The celebrations began Thursday with the redecorating of the hall, followed by more decorating Friday, manicures and pedicures for the ladies while the men were golfing. Rehearsal was Friday evening followed by food and drinks at Hubby's aunt and uncles house.

Saturday was busy! Hair and makeup bright and early! Btw I don't wear much makeup and am kicking myself for not getting a good pic of how amazing my face looked! Seriously! I've never had makeup done that good before! It was supposed to rain but the sun was hot all day. We had so much fun.

Hubby had informed me that people were congratulating him at the church... Which is odd because we had not announced anything worth congratulating. At the hall the same happened to me. It became obvious we had a leak. We didn't want to be a distraction during someone else's wedding. Family didn't see it that way as Hubby's uncle (father of the groom) announced our pregnancy for us during his speech!!! I was soo embarrassed. Relieved it was out there since 90% of the family appeared to already know but still embarrassed. Apparently those who hadn't heard were already wondering because I am showing and am usually quite thin. When I gain 5 pounds it is noticable. They noticed.

So our announcement was made a day earlier than planned. Not too sure yet how MOH felt about that... Everyone else felt it was another reason to celebrate... She has been funny with all the wedding stress anyway so I've had a difficult time figuring her out lately.

I have a few fun pictures to share but I'll do that in a day or so. My mother in law is here visiting for the week.

Hope everyone had a great weekend :)

Tuesday, August 30, 2011

I'm quickly becoming the worst blogger ever!
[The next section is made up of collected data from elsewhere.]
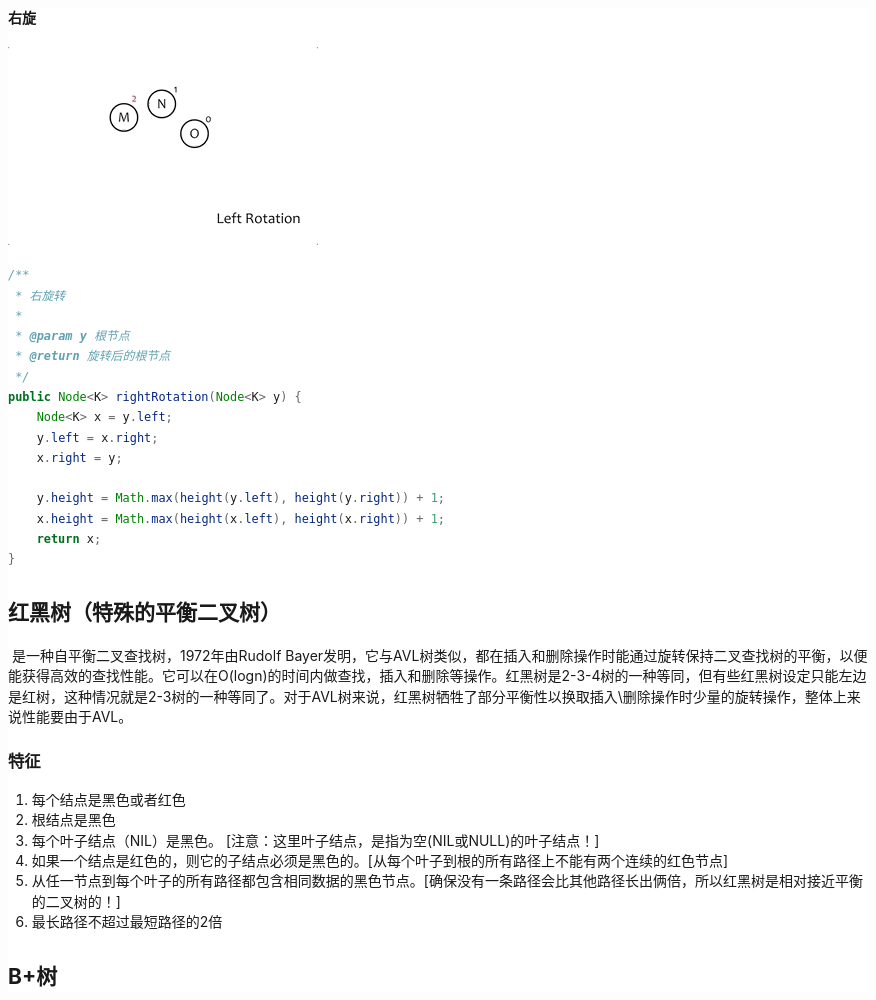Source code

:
 ```java
```

#### 右旋

![avl树右旋](./images/avl树右旋.gif)

```java
/**
 * 右旋转
 *
 * @param y 根节点
 * @return 旋转后的根节点
 */
public Node<K> rightRotation(Node<K> y) {
    Node<K> x = y.left;
    y.left = x.right;
    x.right = y;

    y.height = Math.max(height(y.left), height(y.right)) + 1;
    x.height = Math.max(height(x.left), height(x.right)) + 1;
    return x;
}
```



## 红黑树（特殊的平衡二叉树）

​		是一种自平衡二叉查找树，1972年由Rudolf Bayer发明，它与AVL树类似，都在插入和删除操作时能通过旋转保持二叉查找树的平衡，以便能获得高效的查找性能。它可以在O(logn)的时间内做查找，插入和删除等操作。红黑树是2-3-4树的一种等同，但有些红黑树设定只能左边是红树，这种情况就是2-3树的一种等同了。对于AVL树来说，红黑树牺牲了部分平衡性以换取插入\删除操作时少量的旋转操作，整体上来说性能要由于AVL。

### 特征

1. 每个结点是黑色或者红色
3. 根结点是黑色
4. 每个叶子结点（NIL）是黑色。 [注意：这里叶子结点，是指为空(NIL或NULL)的叶子结点！]
5. 如果一个结点是红色的，则它的子结点必须是黑色的。[从每个叶子到根的所有路径上不能有两个连续的红色节点]
6. 从任一节点到每个叶子的所有路径都包含相同数据的黑色节点。[确保没有一条路径会比其他路径长出俩倍，所以红黑树是相对接近平衡的二叉树的！]
6. 最长路径不超过最短路径的2倍

## B+树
I'm awful lazy these days.
I think about blogging, but then I never actually do it.
Not that I have all sorts of exciting things going on but I'm sure there's something I could tell you about.

So today I'm blogging.

Recap of the past few weeks. Work, work and more work. Yup that sums it up. Not exciting.
I did have an interview for a new job, fingers crossed that works out. I didn't tell them I was pregnant, I figure I'll mention it after the offer me the job.
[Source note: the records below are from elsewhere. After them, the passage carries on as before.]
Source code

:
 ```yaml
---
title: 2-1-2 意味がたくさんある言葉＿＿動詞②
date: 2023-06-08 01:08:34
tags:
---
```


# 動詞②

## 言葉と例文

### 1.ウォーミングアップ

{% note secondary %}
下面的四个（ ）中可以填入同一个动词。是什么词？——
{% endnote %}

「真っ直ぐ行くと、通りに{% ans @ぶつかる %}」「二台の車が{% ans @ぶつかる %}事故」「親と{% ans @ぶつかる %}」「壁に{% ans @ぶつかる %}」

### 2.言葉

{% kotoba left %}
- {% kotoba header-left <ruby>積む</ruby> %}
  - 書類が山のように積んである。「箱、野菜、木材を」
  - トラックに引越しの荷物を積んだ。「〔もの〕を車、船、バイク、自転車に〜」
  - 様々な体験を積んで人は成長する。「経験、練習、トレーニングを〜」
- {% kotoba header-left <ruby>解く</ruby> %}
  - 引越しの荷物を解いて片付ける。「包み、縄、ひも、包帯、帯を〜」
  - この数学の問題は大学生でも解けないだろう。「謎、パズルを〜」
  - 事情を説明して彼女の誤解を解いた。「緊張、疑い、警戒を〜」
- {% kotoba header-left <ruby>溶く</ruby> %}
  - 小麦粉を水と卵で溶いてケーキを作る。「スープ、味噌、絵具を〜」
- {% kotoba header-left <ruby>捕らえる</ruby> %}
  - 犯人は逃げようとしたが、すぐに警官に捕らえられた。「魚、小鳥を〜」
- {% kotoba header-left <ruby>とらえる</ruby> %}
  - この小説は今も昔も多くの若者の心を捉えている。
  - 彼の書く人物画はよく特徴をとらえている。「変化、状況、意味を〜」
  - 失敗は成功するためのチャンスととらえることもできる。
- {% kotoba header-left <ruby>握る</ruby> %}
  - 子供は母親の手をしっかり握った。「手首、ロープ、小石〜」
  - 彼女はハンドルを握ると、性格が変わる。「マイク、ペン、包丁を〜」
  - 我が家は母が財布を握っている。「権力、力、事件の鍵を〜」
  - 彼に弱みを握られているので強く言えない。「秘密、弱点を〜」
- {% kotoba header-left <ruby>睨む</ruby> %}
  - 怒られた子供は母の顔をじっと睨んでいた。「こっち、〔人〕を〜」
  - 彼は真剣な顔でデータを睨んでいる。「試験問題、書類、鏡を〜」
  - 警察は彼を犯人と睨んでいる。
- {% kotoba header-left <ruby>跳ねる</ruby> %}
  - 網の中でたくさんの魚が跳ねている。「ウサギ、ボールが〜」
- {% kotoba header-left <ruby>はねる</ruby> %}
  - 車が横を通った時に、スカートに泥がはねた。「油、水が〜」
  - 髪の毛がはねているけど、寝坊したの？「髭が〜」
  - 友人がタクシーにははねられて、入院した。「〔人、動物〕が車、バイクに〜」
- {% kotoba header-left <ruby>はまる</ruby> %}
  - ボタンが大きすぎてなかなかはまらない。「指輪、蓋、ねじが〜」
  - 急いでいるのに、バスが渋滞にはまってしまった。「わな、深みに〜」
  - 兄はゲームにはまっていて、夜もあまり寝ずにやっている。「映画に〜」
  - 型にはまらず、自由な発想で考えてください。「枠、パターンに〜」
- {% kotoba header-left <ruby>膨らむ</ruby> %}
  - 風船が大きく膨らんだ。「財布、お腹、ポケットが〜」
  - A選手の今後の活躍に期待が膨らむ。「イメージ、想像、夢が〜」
We had that birthday BBQ for hubby. Low key fun with the cousins.

Our neighbours are almost ready to move so we have now inherited a fence which Hubby put together last week as well as a dishwasher. Two major scores there. Crappy about them leaving though, they were the only neighbours we actually talk to regularly.

MOH's bachlorette Party was this past Saturday. It was just a simple girls night with booze, and dirty games and prizes. Out of the guests there were 3  heavy drinkers, 1 casual drinker, 3 non drinkers and 1 fake drinker (me). I pulled off the fake drinking really well no one suspected anything, I did have a little help from girl cousin. I had to confide in her about the pregnancy cause I needed help then and will again this Saturday for the wedding.

Sunday Hubby and I traveled to Toronto to the amphitheater to see Incubus in concert. Great show, always is, and no this isn't our first time going to see them. Incubus was Hubby's favourite band when I met him and I at the time hated them by association to someone I highly disliked. But I caved and started actually listening to them and instantly was hooked. I even agreed to dance to an Incubus song as our first dance at the wedding. 

Monday had some exciting news for a few people. Girl cousin had her ultrasound and found out she is having a girl and a boy :) which brings the 2012 baby count up to 2 boys and 1 girl. Maybe we can add another girl with ours and round out the numbers. Hubby thinks we're having a girl.

Monday was also exciting for us. More me than Hubby unfortunatly since he was not able to get out of work... :( but my mom came to town and accompanied me to my ultrasound. And there on the screen was our little 12w1d baby all shaped like a baby! Heart thumping away at 166 beats per minute. I feel so relieved. We will be telling the rest of the family after the wedding this weekend and then the rest of the world shortly after that.

And on that note I will leave you for now with a picture. I have to go get ready cause I'm meeting a friend at 10.